## Instructions to follow
The listing below should be reproduced precisely, except for its images.

## Data for this exercise

****************************************

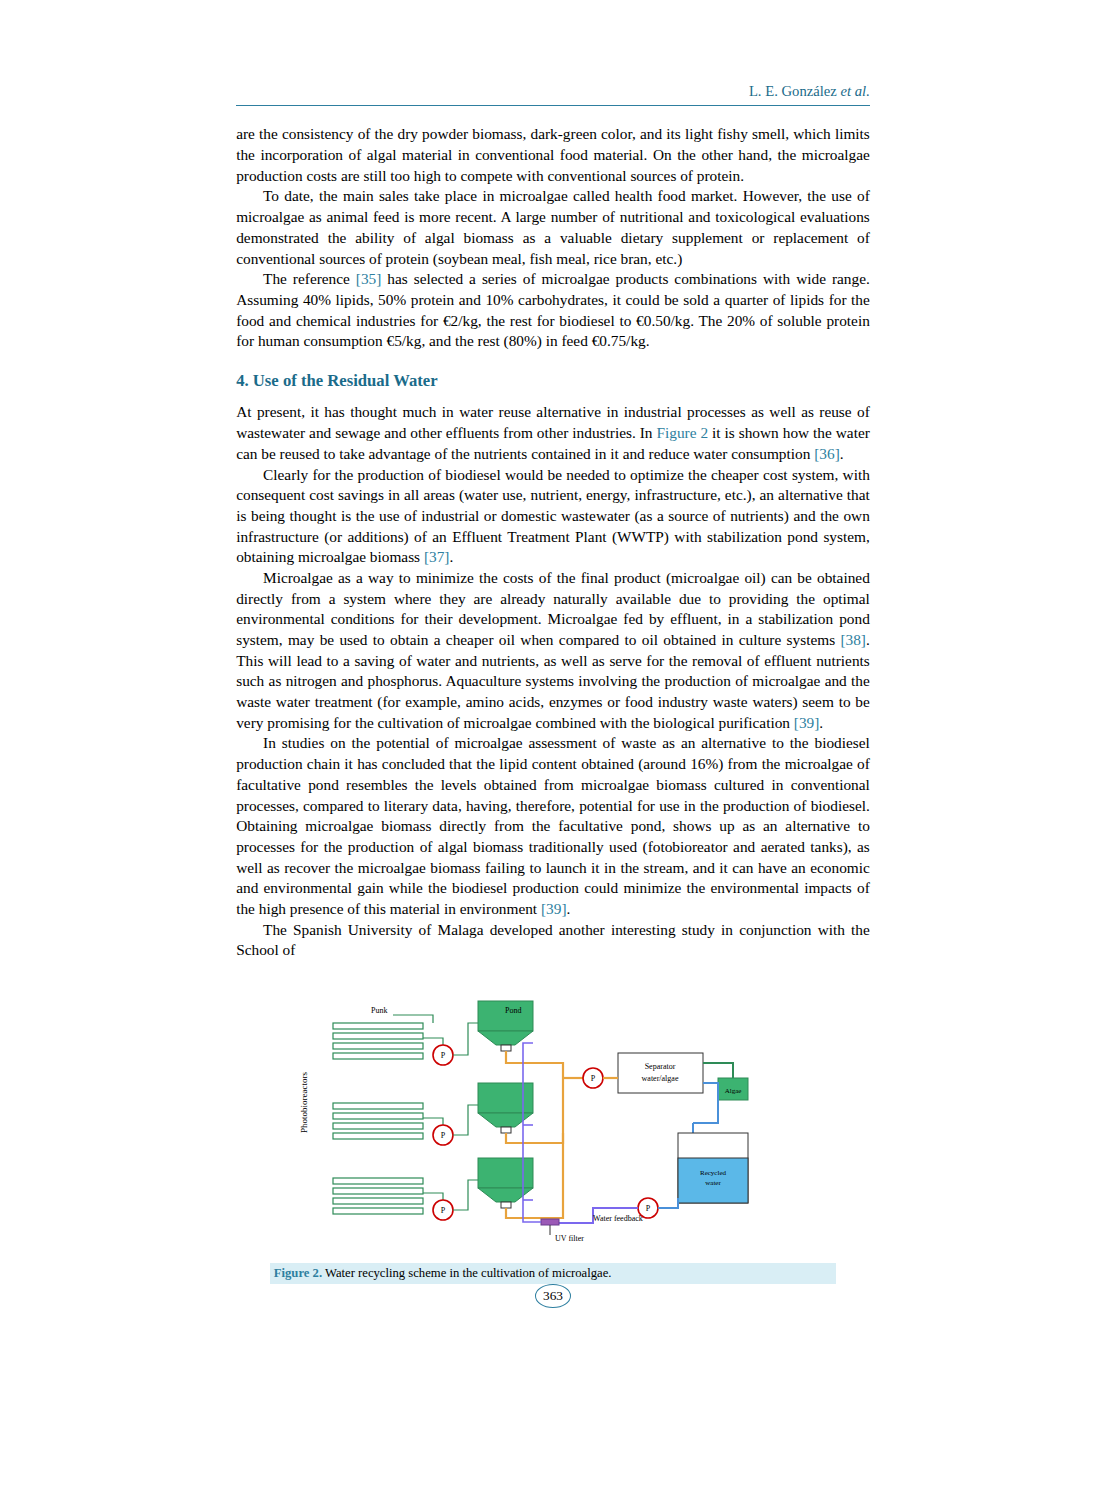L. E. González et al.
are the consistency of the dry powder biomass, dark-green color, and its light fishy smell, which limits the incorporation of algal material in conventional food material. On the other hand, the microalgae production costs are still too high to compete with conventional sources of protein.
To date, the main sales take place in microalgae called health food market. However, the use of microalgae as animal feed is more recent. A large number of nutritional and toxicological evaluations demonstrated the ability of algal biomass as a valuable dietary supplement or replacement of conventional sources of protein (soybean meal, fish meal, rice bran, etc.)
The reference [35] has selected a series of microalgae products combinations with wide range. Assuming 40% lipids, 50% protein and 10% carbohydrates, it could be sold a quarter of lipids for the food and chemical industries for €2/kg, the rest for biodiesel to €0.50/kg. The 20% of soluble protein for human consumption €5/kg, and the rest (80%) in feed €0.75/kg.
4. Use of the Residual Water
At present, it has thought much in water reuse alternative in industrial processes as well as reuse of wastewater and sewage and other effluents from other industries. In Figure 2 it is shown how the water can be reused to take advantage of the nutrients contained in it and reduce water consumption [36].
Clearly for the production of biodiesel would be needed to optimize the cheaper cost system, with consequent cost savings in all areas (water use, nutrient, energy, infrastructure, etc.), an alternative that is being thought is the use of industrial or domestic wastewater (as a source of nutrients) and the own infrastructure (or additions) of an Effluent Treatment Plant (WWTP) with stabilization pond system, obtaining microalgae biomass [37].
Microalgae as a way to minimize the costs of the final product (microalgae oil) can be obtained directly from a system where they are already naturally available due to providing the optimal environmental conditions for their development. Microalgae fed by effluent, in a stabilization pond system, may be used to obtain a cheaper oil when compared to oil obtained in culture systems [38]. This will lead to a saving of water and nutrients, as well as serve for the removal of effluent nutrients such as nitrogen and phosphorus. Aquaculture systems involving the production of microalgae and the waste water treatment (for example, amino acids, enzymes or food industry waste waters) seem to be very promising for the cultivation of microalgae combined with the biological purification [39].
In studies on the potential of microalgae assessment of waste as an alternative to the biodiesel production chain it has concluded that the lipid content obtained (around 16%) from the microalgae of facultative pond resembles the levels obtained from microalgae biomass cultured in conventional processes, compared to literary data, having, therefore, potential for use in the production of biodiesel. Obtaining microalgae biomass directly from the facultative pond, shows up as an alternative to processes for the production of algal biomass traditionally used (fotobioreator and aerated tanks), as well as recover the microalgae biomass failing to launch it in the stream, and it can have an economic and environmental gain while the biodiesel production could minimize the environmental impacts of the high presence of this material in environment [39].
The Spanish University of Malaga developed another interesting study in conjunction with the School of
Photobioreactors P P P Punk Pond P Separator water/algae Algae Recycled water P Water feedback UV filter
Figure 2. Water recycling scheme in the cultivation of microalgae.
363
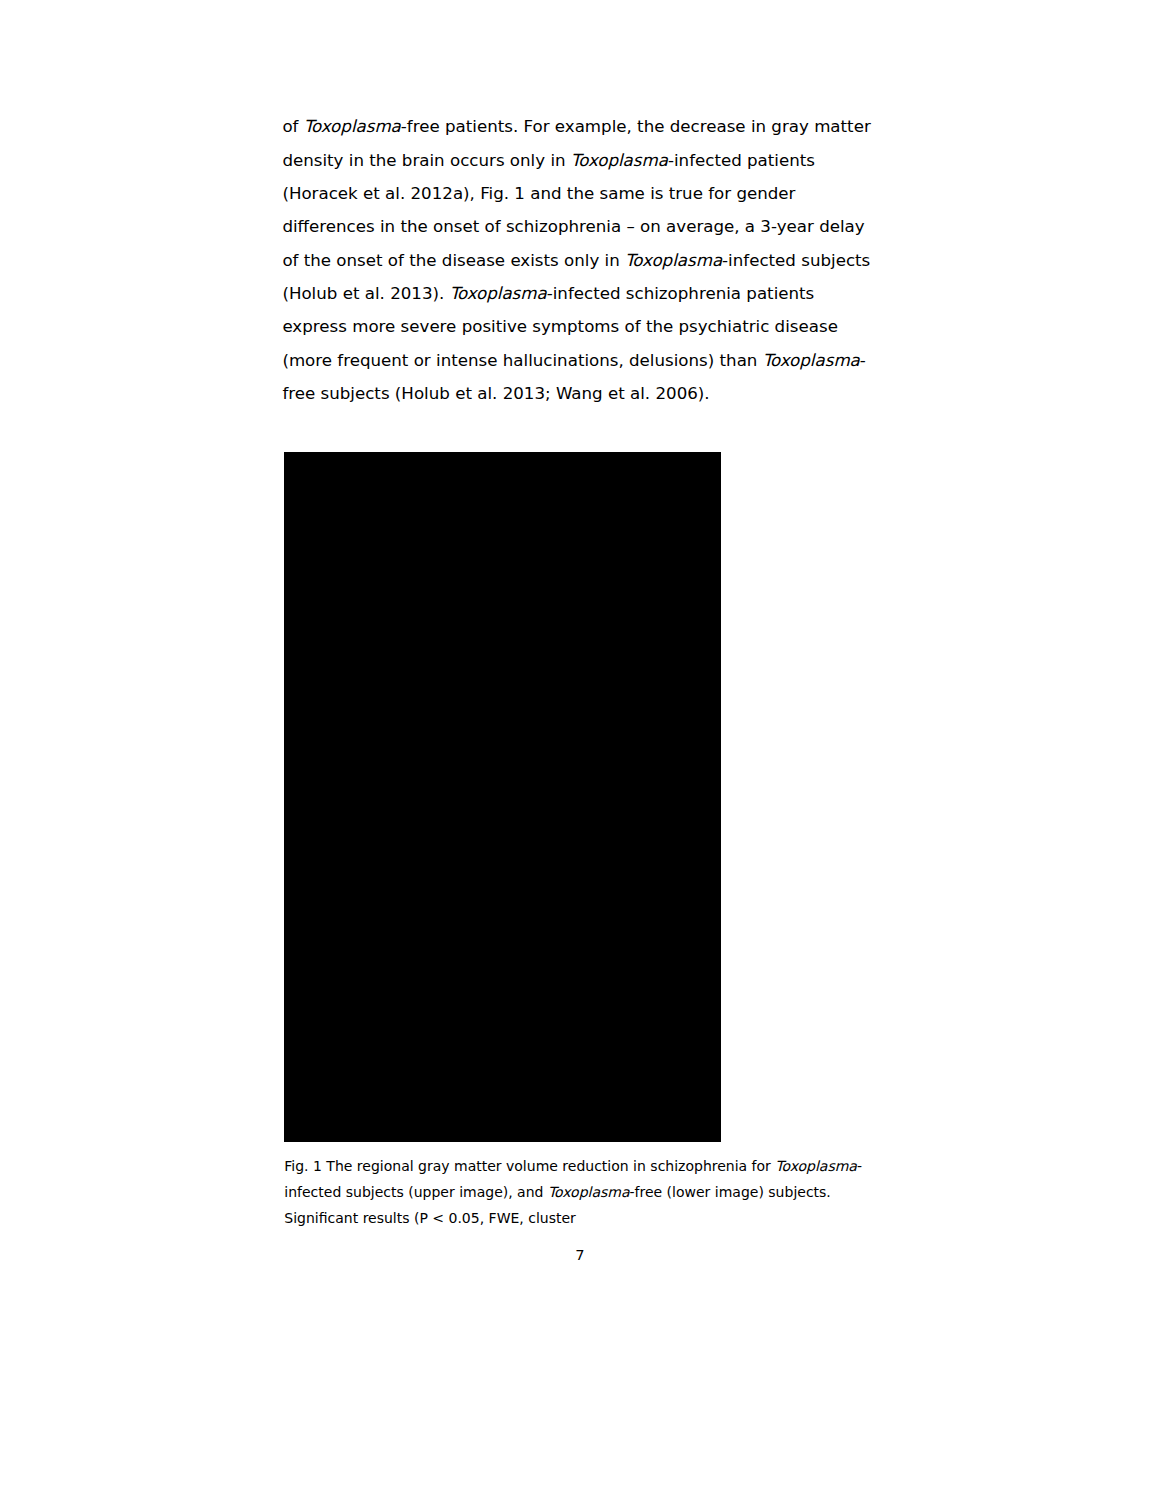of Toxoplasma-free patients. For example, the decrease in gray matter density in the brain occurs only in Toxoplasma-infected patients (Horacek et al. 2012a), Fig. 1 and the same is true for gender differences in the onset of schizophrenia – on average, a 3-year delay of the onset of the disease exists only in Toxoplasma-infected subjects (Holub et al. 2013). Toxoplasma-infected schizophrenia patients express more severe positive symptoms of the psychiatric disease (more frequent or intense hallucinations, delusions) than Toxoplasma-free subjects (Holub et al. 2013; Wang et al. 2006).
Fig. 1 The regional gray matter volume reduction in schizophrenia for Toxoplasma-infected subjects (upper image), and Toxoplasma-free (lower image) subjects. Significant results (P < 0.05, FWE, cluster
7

****************************************

## Worked solution
L. E. González et al.
are the consistency of the dry powder biomass, dark-green color, and its light fishy smell, which limits the incorporation of algal material in conventional food material. On the other hand, the microalgae production costs are still too high to compete with conventional sources of protein.
To date, the main sales take place in microalgae called health food market. However, the use of microalgae as animal feed is more recent. A large number of nutritional and toxicological evaluations demonstrated the ability of algal biomass as a valuable dietary supplement or replacement of conventional sources of protein (soybean meal, fish meal, rice bran, etc.)
The reference [35] has selected a series of microalgae products combinations with wide range. Assuming 40% lipids, 50% protein and 10% carbohydrates, it could be sold a quarter of lipids for the food and chemical industries for €2/kg, the rest for biodiesel to €0.50/kg. The 20% of soluble protein for human consumption €5/kg, and the rest (80%) in feed €0.75/kg.
4. Use of the Residual Water
At present, it has thought much in water reuse alternative in industrial processes as well as reuse of wastewater and sewage and other effluents from other industries. In Figure 2 it is shown how the water can be reused to take advantage of the nutrients contained in it and reduce water consumption [36].
Clearly for the production of biodiesel would be needed to optimize the cheaper cost system, with consequent cost savings in all areas (water use, nutrient, energy, infrastructure, etc.), an alternative that is being thought is the use of industrial or domestic wastewater (as a source of nutrients) and the own infrastructure (or additions) of an Effluent Treatment Plant (WWTP) with stabilization pond system, obtaining microalgae biomass [37].
Microalgae as a way to minimize the costs of the final product (microalgae oil) can be obtained directly from a system where they are already naturally available due to providing the optimal environmental conditions for their development. Microalgae fed by effluent, in a stabilization pond system, may be used to obtain a cheaper oil when compared to oil obtained in culture systems [38]. This will lead to a saving of water and nutrients, as well as serve for the removal of effluent nutrients such as nitrogen and phosphorus. Aquaculture systems involving the production of microalgae and the waste water treatment (for example, amino acids, enzymes or food industry waste waters) seem to be very promising for the cultivation of microalgae combined with the biological purification [39].
In studies on the potential of microalgae assessment of waste as an alternative to the biodiesel production chain it has concluded that the lipid content obtained (around 16%) from the microalgae of facultative pond resembles the levels obtained from microalgae biomass cultured in conventional processes, compared to literary data, having, therefore, potential for use in the production of biodiesel. Obtaining microalgae biomass directly from the facultative pond, shows up as an alternative to processes for the production of algal biomass traditionally used (fotobioreator and aerated tanks), as well as recover the microalgae biomass failing to launch it in the stream, and it can have an economic and environmental gain while the biodiesel production could minimize the environmental impacts of the high presence of this material in environment [39].
The Spanish University of Malaga developed another interesting study in conjunction with the School of
Photobioreactors P P P Punk Pond P Separator water/algae Algae Recycled water P Water feedback UV filter
Figure 2. Water recycling scheme in the cultivation of microalgae.
363
of Toxoplasma-free patients. For example, the decrease in gray matter density in the brain occurs only in Toxoplasma-infected patients (Horacek et al. 2012a), Fig. 1 and the same is true for gender differences in the onset of schizophrenia – on average, a 3-year delay of the onset of the disease exists only in Toxoplasma-infected subjects (Holub et al. 2013). Toxoplasma-infected schizophrenia patients express more severe positive symptoms of the psychiatric disease (more frequent or intense hallucinations, delusions) than Toxoplasma-free subjects (Holub et al. 2013; Wang et al. 2006).
Fig. 1 The regional gray matter volume reduction in schizophrenia for Toxoplasma-infected subjects (upper image), and Toxoplasma-free (lower image) subjects. Significant results (P < 0.05, FWE, cluster
7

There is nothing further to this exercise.